Nope, I insist that you explicitly add the above example under #1 (Opposing
views as paranoid idiocy), #2 (Opposing views as flat earth science), and
#4 (Opponents suffer psychiatric disturbance), since it makes clear why the
opposing view in question was called paranoid idiocy, why the opposing view
in question was equivalent to flat earth science, and why the opponent in
question suffered psychiatric disturbance. Otherwise, if you leave the
example out, you might be mistaken for trying to give the impression that
anti-anti-Americanism simply dismisses any opposing view as paranoid idiocy,
as flat earth science, and any opponent as psychiatrically disburbed - and
you certainly weren’t trying to give any such impression with your little
“proscription,” were you?

> If anyone else would like to comment on the Heidegger list code of
> practice for proscription please feel free as I think we’re getting
> close to a final draft. Also what do people think about
> universalizing its principles? In one sense what is being proposed
> here are global principles for proscription insofar as “Americanism”

** Problem set **
A. Answer the following questions about the reply concerning the Heidegger list code, one line each:
(i) Under which numbered items does the writer insist the example be added?
(ii) According to the quoted message, how close is the code of practice to completion?
(iii) What does the quoted message ask people to consider doing with the code's principles?
B. Continue the reply concerning the Heidegger list code from the point where it stops.

** Given entries **
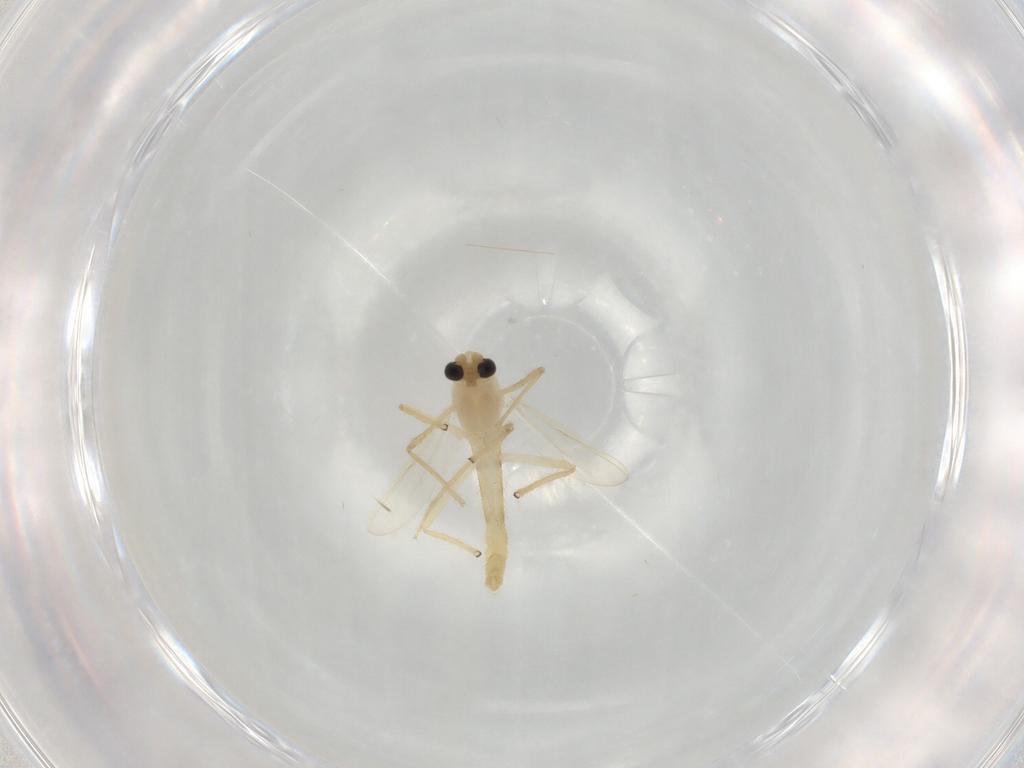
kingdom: Animalia
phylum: Arthropoda
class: Insecta
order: Diptera
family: Chironomidae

** Final results **
A.
(i) Under #1 (Opposing views as paranoid idiocy), #2 (Opposing views as flat earth science), and #4 (Opponents suffer psychiatric disturbance).
(ii) It is getting close to a final draft.
(iii) Universalizing its principles.

B.
> is a global concept rather than anything merely confined to America
> so in a sense it involves all non-American “Americans” as well, or at
> very least all of us non-Americans who are party to the “Coalition of
> the Willing”. On the other hand proscription is itself not something
> merely American but as a formal practice dates back to the
> legislative tradition of the Roman Republic under Sulla. In an
> informal sense one might even say the tendency for proscription, as a
> function of polemos, is universal to all of us and crosses all
> cultural/ethnic/religious/national borders, or can we only speak for
> us moderns?

Your silly little proscription speaks for someone trying to misportray
anti-anti-Americanism as merely dismissive by ripping accusations from the
specific contexts in which they were originally applied, which is your usual
m.o., and therefore hardly surprising.